The code in a module is NOT re-run when imported again. This makes it efficient to import the same module multiple places in a program. But it means that if you change the code in a module after importing it, that change will not be reflected when it is imported again.

If you DO want a change to be reflected, you can explicitly reload a module:

import importlib
importlib.reload(modulename)

This is rarely needed (which is why it’s a bit buried in the importlib module), but is good to keep in mind when you are interactively working on code under development.

Import Interactions

Another key point to keep in mind is that all code files in a given python program are sharing the same modules. So if you change a value in a module, that value’s change will be reflected in other parts of the code that have imported that same module.

This can create dangerous side effects and hard to find bugs if you change anything in an imported module, but it can also be used as a handy way to store truly global state, like application preferences, for instance.

A rule of thumb for managing global state is to have only one part of your code change the values, and everywhere else considers them read-only. You can’t enforce this, but you can structure you own code that way.

Let’s take a look at an example of this.

Create three modules (python files):

mod1.py, mod2.py, mod3.py

mod1.py is very simple – one name declared:

x = 5

mod2.py is where a bit actually goes on:

#!/usr/bin/env python3

import mod1

print(f"In mod2: mod1.x = {mod1.x}")

input("pausing (hit enter to continue >")

print("importing mod3")

import mod3

print(f"Still in mod2: mod1.x = {mod1.x}")

print("mod3 changed the value in mod1, and that change shows up in mod2")

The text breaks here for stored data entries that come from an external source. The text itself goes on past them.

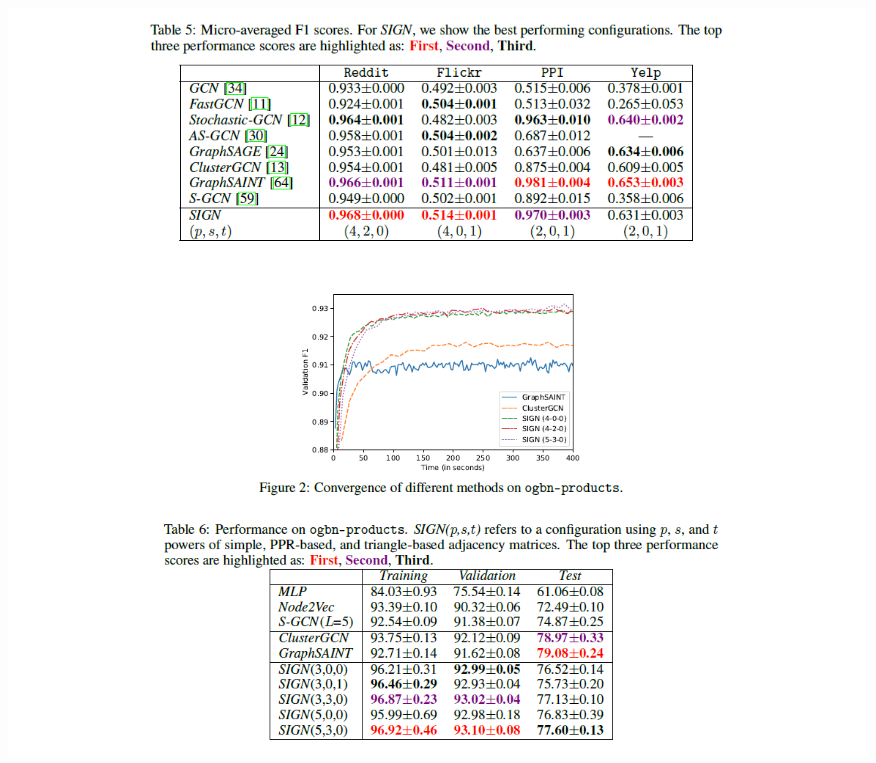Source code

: <center><img src="/public/img/Machine_Learning/2021-09-10-SIGN/03.PNG" width="70%"></center>  

<center><img src="/public/img/Machine_Learning/2021-09-10-SIGN/04.PNG" width="70%"></center>  
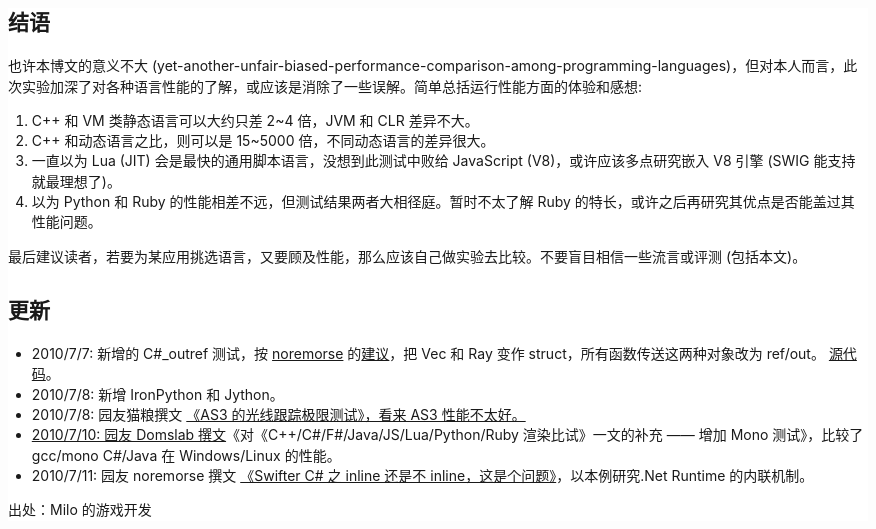 ## 结语

也许本博文的意义不大 (yet-another-unfair-biased-performance-comparison-among-programming-languages)，但对本人而言，此次实验加深了对各种语言性能的了解，或应该是消除了一些误解。简单总括运行性能方面的体验和感想:

1.  C++ 和 VM 类静态语言可以大约只差 2~4 倍，JVM 和 CLR 差异不大。
2.  C++ 和动态语言之比，则可以是 15~5000 倍，不同动态语言的差异很大。
3.  一直以为 Lua (JIT) 会是最快的通用脚本语言，没想到此测试中败给 JavaScript (V8)，或许应该多点研究嵌入 V8 引擎 (SWIG 能支持就最理想了)。
4.  以为 Python 和 Ruby 的性能相差不远，但测试结果两者大相径庭。暂时不太了解 Ruby 的特长，或许之后再研究其优点是否能盖过其性能问题。

最后建议读者，若要为某应用挑选语言，又要顾及性能，那么应该自己做实验去比较。不要盲目相信一些流言或评测 (包括本文)。

## 更新

-   2010/7/7: 新增的 C#\_outref 测试，按 [noremorse](http://www.cnblogs.com/noremorse/) 的[建议](http://www.cnblogs.com/miloyip/archive/2010/07/07/%20//www.cnblogs.com/miloyip/archive/2010/07/07/languages_brawl_GI.html#1865842)，把 Vec 和 Ray 变作 struct，所有函数传送这两种对象改为 ref/out。 [源代码](http://files.cnblogs.com/miloyip/smallpt_csref20100707.zip)。
-   2010/7/8: 新增 IronPython 和 Jython。
-   2010/7/8: 园友猫粮撰文 [《AS3 的光线跟踪极限测试》，看来 AS3 性能不太好。](http://bbs.9ria.com/thread-58209-1-1.html)
-   [2010/7/10: 园友 Domslab 撰文](http://bbs.9ria.com/thread-58209-1-1.html)《对《C++/C#/F#/Java/JS/Lua/Python/Ruby 渲染比试》一文的补充 —— 增加 Mono 测试》，比较了 gcc/mono C#/Java 在 Windows/Linux 的性能。
-   2010/7/11: 园友 noremorse 撰文 [《Swifter C# 之 inline 还是不 inline，这是个问题》](http://www.cnblogs.com/noremorse/archive/2010/07/10/inline_or_not.html)，以本例研究.Net Runtime 的内联机制。

出处：Milo 的游戏开发


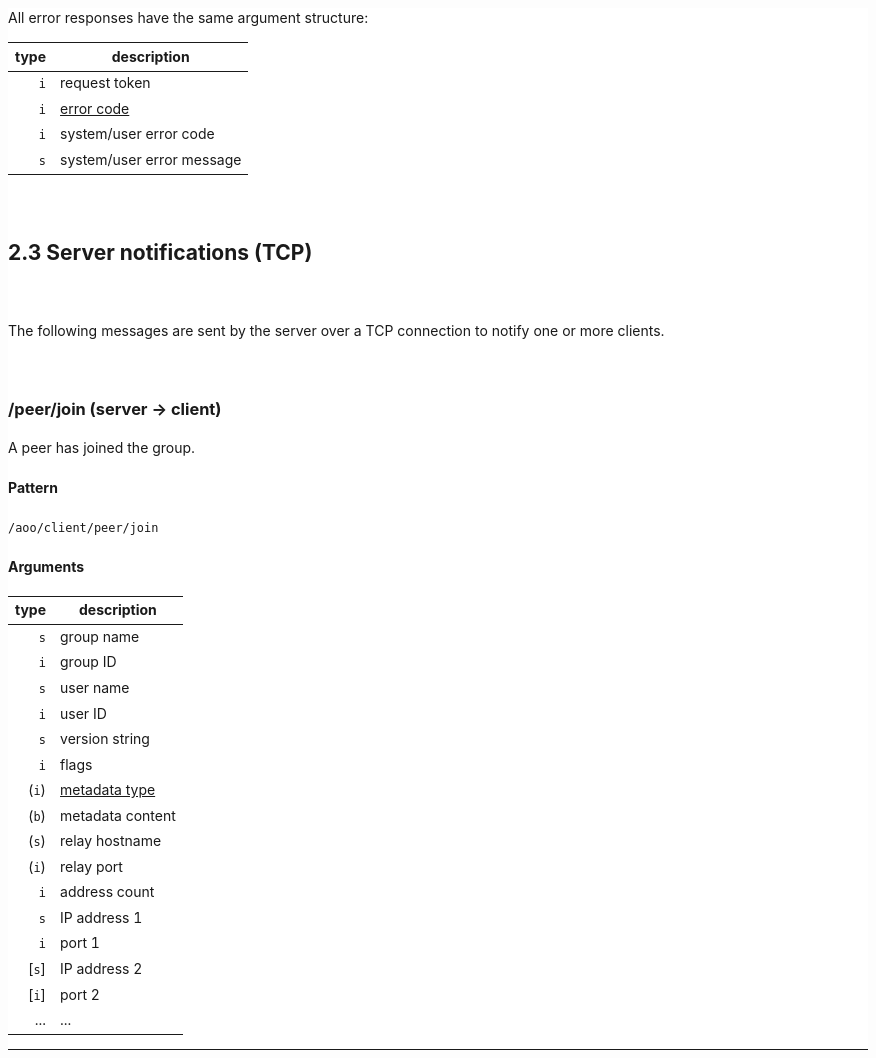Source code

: All error responses have the same argument structure:

| type | description                    |
| ---: | ------------------------------ |
|  `i` | request token                  |
|  `i` | [error code](#error-codes)     |
|  `i` | system/user error code         |
|  `s` | system/user error message      |

<br>

## 2.3 Server notifications (TCP)

<br>

The following messages are sent by the server over a
TCP connection to notify one or more clients.

<br>

### /peer/join (server → client)

A peer has joined the group.

#### Pattern

`/aoo/client/peer/join`

#### Arguments

| type  | description                      |
| ----: | -------------------------------- |
|  `s`  | group name                       |
|  `i`  | group ID                         |
|  `s`  | user name                        |
|  `i`  | user ID                          |
|  `s`  | version string                   |
|  `i`  | flags                            |
| (`i`) | [metadata type](#data-types)     |
| (`b`) | metadata content                 |
| (`s`) | relay hostname                   |
| (`i`) | relay port                       |
|  `i`  | address count                    |
|  `s`  | IP address 1                     |
|  `i`  | port 1                           |
| [`s`] | IP address 2                     |
| [`i`] | port 2                           |
|  ...  | ...                              |

---
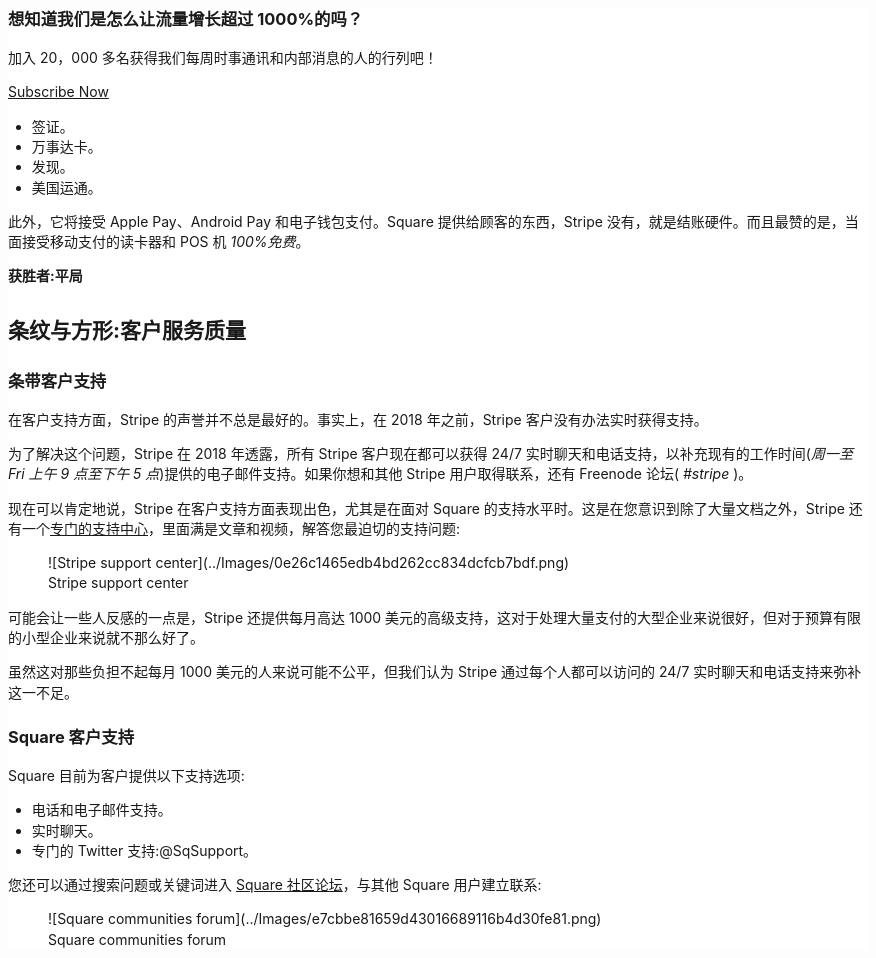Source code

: ### 想知道我们是怎么让流量增长超过 1000%的吗？

加入 20，000 多名获得我们每周时事通讯和内部消息的人的行列吧！

[Subscribe Now](#newsletter)

*   签证。
*   万事达卡。
*   发现。
*   美国运通。

此外，它将接受 Apple Pay、Android Pay 和电子钱包支付。Square 提供给顾客的东西，Stripe 没有，就是结账硬件。而且最赞的是，当面接受移动支付的读卡器和 POS 机 *100%免费*。

**获胜者:平局**

## 条纹与方形:客户服务质量

### 条带客户支持

在客户支持方面，Stripe 的声誉并不总是最好的。事实上，在 2018 年之前，Stripe 客户没有办法实时获得支持。

为了解决这个问题，Stripe 在 2018 年透露，所有 Stripe 客户现在都可以获得 24/7 实时聊天和电话支持，以补充现有的工作时间(*周一至 Fri 上午 9 点至下午 5 点*)提供的电子邮件支持。如果你想和其他 Stripe 用户取得联系，还有 Freenode 论坛( *#stripe* )。

现在可以肯定地说，Stripe 在客户支持方面表现出色，尤其是在面对 Square 的支持水平时。这是在您意识到除了大量文档之外，Stripe 还有一个[专门的支持中心](https://support.stripe.com/)，里面满是文章和视频，解答您最迫切的支持问题:

<figure id="attachment_55110" aria-describedby="caption-attachment-55110" style="width: 995px" class="wp-caption alignnone">![Stripe support center](../Images/0e26c1465edb4bd262cc834dcfcb7bdf.png)

<figcaption id="caption-attachment-55110" class="wp-caption-text">Stripe support center</figcaption>

</figure>

可能会让一些人反感的一点是，Stripe 还提供每月高达 1000 美元的高级支持，这对于处理大量支付的大型企业来说很好，但对于预算有限的小型企业来说就不那么好了。

虽然这对那些负担不起每月 1000 美元的人来说可能不公平，但我们认为 Stripe 通过每个人都可以访问的 24/7 实时聊天和电话支持来弥补这一不足。

### Square 客户支持

Square 目前为客户提供以下支持选项:

*   电话和电子邮件支持。
*   实时聊天。
*   专门的 Twitter 支持:@SqSupport。

您还可以通过搜索问题或关键词进入 [Square 社区论坛](https://www.sellercommunity.com/t5/Seller-Community-US/ct-p/Seller_Community_US?profile.language=en)，与其他 Square 用户建立联系:

<figure id="attachment_55112" aria-describedby="caption-attachment-55112" style="width: 900px" class="wp-caption alignnone">![Square communities forum](../Images/e7cbbe81659d43016689116b4d30fe81.png)

<figcaption id="caption-attachment-55112" class="wp-caption-text">Square communities forum</figcaption>

</figure>
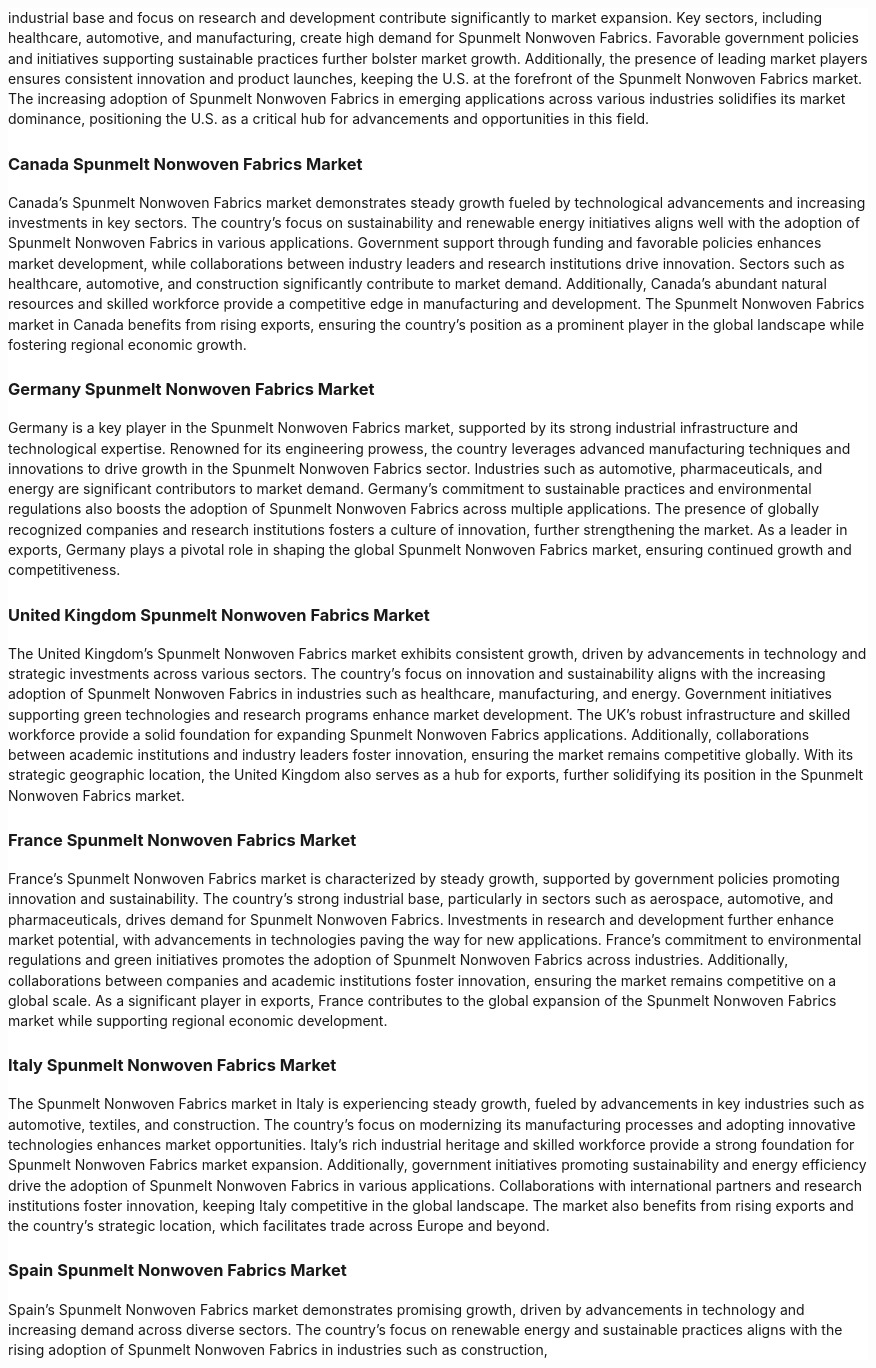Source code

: industrial base and focus on research and development contribute significantly to market expansion. Key sectors, including healthcare, automotive, and manufacturing, create high demand for Spunmelt Nonwoven Fabrics. Favorable government policies and initiatives supporting sustainable practices further bolster market growth. Additionally, the presence of leading market players ensures consistent innovation and product launches, keeping the U.S. at the forefront of the Spunmelt Nonwoven Fabrics market. The increasing adoption of Spunmelt Nonwoven Fabrics in emerging applications across various industries solidifies its market dominance, positioning the U.S. as a critical hub for advancements and opportunities in this field.</p><h3>Canada Spunmelt Nonwoven Fabrics Market</h3><p>Canada&rsquo;s Spunmelt Nonwoven Fabrics market demonstrates steady growth fueled by technological advancements and increasing investments in key sectors. The country&rsquo;s focus on sustainability and renewable energy initiatives aligns well with the adoption of Spunmelt Nonwoven Fabrics in various applications. Government support through funding and favorable policies enhances market development, while collaborations between industry leaders and research institutions drive innovation. Sectors such as healthcare, automotive, and construction significantly contribute to market demand. Additionally, Canada&rsquo;s abundant natural resources and skilled workforce provide a competitive edge in manufacturing and development. The Spunmelt Nonwoven Fabrics market in Canada benefits from rising exports, ensuring the country&rsquo;s position as a prominent player in the global landscape while fostering regional economic growth.</p><h3>Germany Spunmelt Nonwoven Fabrics Market</h3><p>Germany is a key player in the Spunmelt Nonwoven Fabrics market, supported by its strong industrial infrastructure and technological expertise. Renowned for its engineering prowess, the country leverages advanced manufacturing techniques and innovations to drive growth in the Spunmelt Nonwoven Fabrics sector. Industries such as automotive, pharmaceuticals, and energy are significant contributors to market demand. Germany&rsquo;s commitment to sustainable practices and environmental regulations also boosts the adoption of Spunmelt Nonwoven Fabrics across multiple applications. The presence of globally recognized companies and research institutions fosters a culture of innovation, further strengthening the market. As a leader in exports, Germany plays a pivotal role in shaping the global Spunmelt Nonwoven Fabrics market, ensuring continued growth and competitiveness.</p><h3>United Kingdom Spunmelt Nonwoven Fabrics Market</h3><p>The United Kingdom&rsquo;s Spunmelt Nonwoven Fabrics market exhibits consistent growth, driven by advancements in technology and strategic investments across various sectors. The country&rsquo;s focus on innovation and sustainability aligns with the increasing adoption of Spunmelt Nonwoven Fabrics in industries such as healthcare, manufacturing, and energy. Government initiatives supporting green technologies and research programs enhance market development. The UK&rsquo;s robust infrastructure and skilled workforce provide a solid foundation for expanding Spunmelt Nonwoven Fabrics applications. Additionally, collaborations between academic institutions and industry leaders foster innovation, ensuring the market remains competitive globally. With its strategic geographic location, the United Kingdom also serves as a hub for exports, further solidifying its position in the Spunmelt Nonwoven Fabrics market.</p><h3>France Spunmelt Nonwoven Fabrics Market</h3><p>France&rsquo;s Spunmelt Nonwoven Fabrics market is characterized by steady growth, supported by government policies promoting innovation and sustainability. The country&rsquo;s strong industrial base, particularly in sectors such as aerospace, automotive, and pharmaceuticals, drives demand for Spunmelt Nonwoven Fabrics. Investments in research and development further enhance market potential, with advancements in technologies paving the way for new applications. France&rsquo;s commitment to environmental regulations and green initiatives promotes the adoption of Spunmelt Nonwoven Fabrics across industries. Additionally, collaborations between companies and academic institutions foster innovation, ensuring the market remains competitive on a global scale. As a significant player in exports, France contributes to the global expansion of the Spunmelt Nonwoven Fabrics market while supporting regional economic development.</p><h3>Italy Spunmelt Nonwoven Fabrics Market</h3><p>The Spunmelt Nonwoven Fabrics market in Italy is experiencing steady growth, fueled by advancements in key industries such as automotive, textiles, and construction. The country&rsquo;s focus on modernizing its manufacturing processes and adopting innovative technologies enhances market opportunities. Italy&rsquo;s rich industrial heritage and skilled workforce provide a strong foundation for Spunmelt Nonwoven Fabrics market expansion. Additionally, government initiatives promoting sustainability and energy efficiency drive the adoption of Spunmelt Nonwoven Fabrics in various applications. Collaborations with international partners and research institutions foster innovation, keeping Italy competitive in the global landscape. The market also benefits from rising exports and the country&rsquo;s strategic location, which facilitates trade across Europe and beyond.</p><h3>Spain Spunmelt Nonwoven Fabrics Market</h3><p>Spain&rsquo;s Spunmelt Nonwoven Fabrics market demonstrates promising growth, driven by advancements in technology and increasing demand across diverse sectors. The country&rsquo;s focus on renewable energy and sustainable practices aligns with the rising adoption of Spunmelt Nonwoven Fabrics in industries such as construction,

Here, we import mod1, and we can now see the names defined in it, and print the value of x. Then it pauses, waiting for input. After the user hits the <enter> key, it then imports mod3, and again prints the value of x that is in mod1. Let’s now look at mod3.py:

import mod1

print("In mod3 -- changing the value of mod1.x")

mod1.x = 555

Other than the print – all mod3 does is re-set the value of x that is on mod1. Running mod2.py results in:

$ python mod2.py
In mod2: mod1.x = 5
pausing (hit enter to continue >
importing mod3
In mod3 -- changing the value of mod1.x
Still in mod2: mod1.x = 555
mod3 changed the value in mod1, and that change shows up in mod2

You can see that when mod2 changed the value of mod1.x, that changed the value everywhere that mod1 is imported. You want to be very careful about this.

If you are writing mod2.py, and did not write mod3 (or wrote it long enough ago that you don’t remember its details), you might be very surprised that a value in mod1 changes simply because you imported mod3. This is known as a “side effect”, and you generally want to avoid them!